Dim an0 As Word      "declaramos la entrada analogica"
TRISB = 0                  "configuramos el puerto b como salida"
loop:
	Adcin 0, an0
	If an0 > 600 Then            "Si el valor es mayor a 600, entonces pasa al segundo if"
		If an0 < 650 Then    " Si el valor es menor a 650 entonces enciende B0"
		PORTB.0 = 1
		Goto loop                 "mientras las dos condiciones se cumplan, el programa se repite"
	Endif
	Endif
PORTB.0 = 0                             "si una condicion no se cumple, entonces B0 se apaga"
Goto loop                                 "repite el programa indefinidamente"

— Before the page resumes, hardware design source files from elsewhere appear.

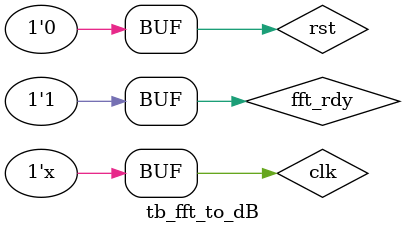
<source format=v>
`timescale 1ns / 1ps


module tb_fft_to_dB(

    );

reg clk;
reg rst;
reg fft_rdy;

initial
begin
    clk = 1;
    rst = 1;
    #100 rst = 0;
    #10 fft_rdy = 1;
    #100 fft_rdy = 0;
    #30 fft_rdy = 1;
end

always #5 clk <= ~clk;


fft_to_dB convert(
	.clk(clk),
	.rst(rst),
	.fft_rdy(fft_rdy),

	.fft_result_addr(),
	.fft_result_re(),
	.fft_result_im(),

	.dB_result_addr(),
	.dB_result_dout(),
	.dB_result_done(),
	.all_dB_calculated()
);

endmodule

</source>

Los valores al menos en el pic simulator ide para la entrada analogica, son 0V = 0 y 5V = 1023, por lo que una regla de 3 y tendras los voltajes correspondientes a 600 y 650, si quieres cambiar el rango, cambia esos valores

Desconozco bastante de pics, y el único que  he utilizado es el 16F8777A, pero para prender y apagar un LED creo que es demasiado PIC


----------



## Fortivo (Jun 23, 2009)

muy buena aportacion si señor, ahora lo que falta algun pic algo mas normalito porque ese pic es para profecionales , haber si encontramos algo , o si no a experimentar con el comparador de histeresis y haber que sacamos de ahi.. un saludo amigo y muchas gracias , ya os contare  deww


----------



## dAVIb (Jun 23, 2009)

Mirate el datasheet del 16F84, en la version moderna, 16F628A ,tiene 4 comparadores configurables , tal vez te sirva.


----------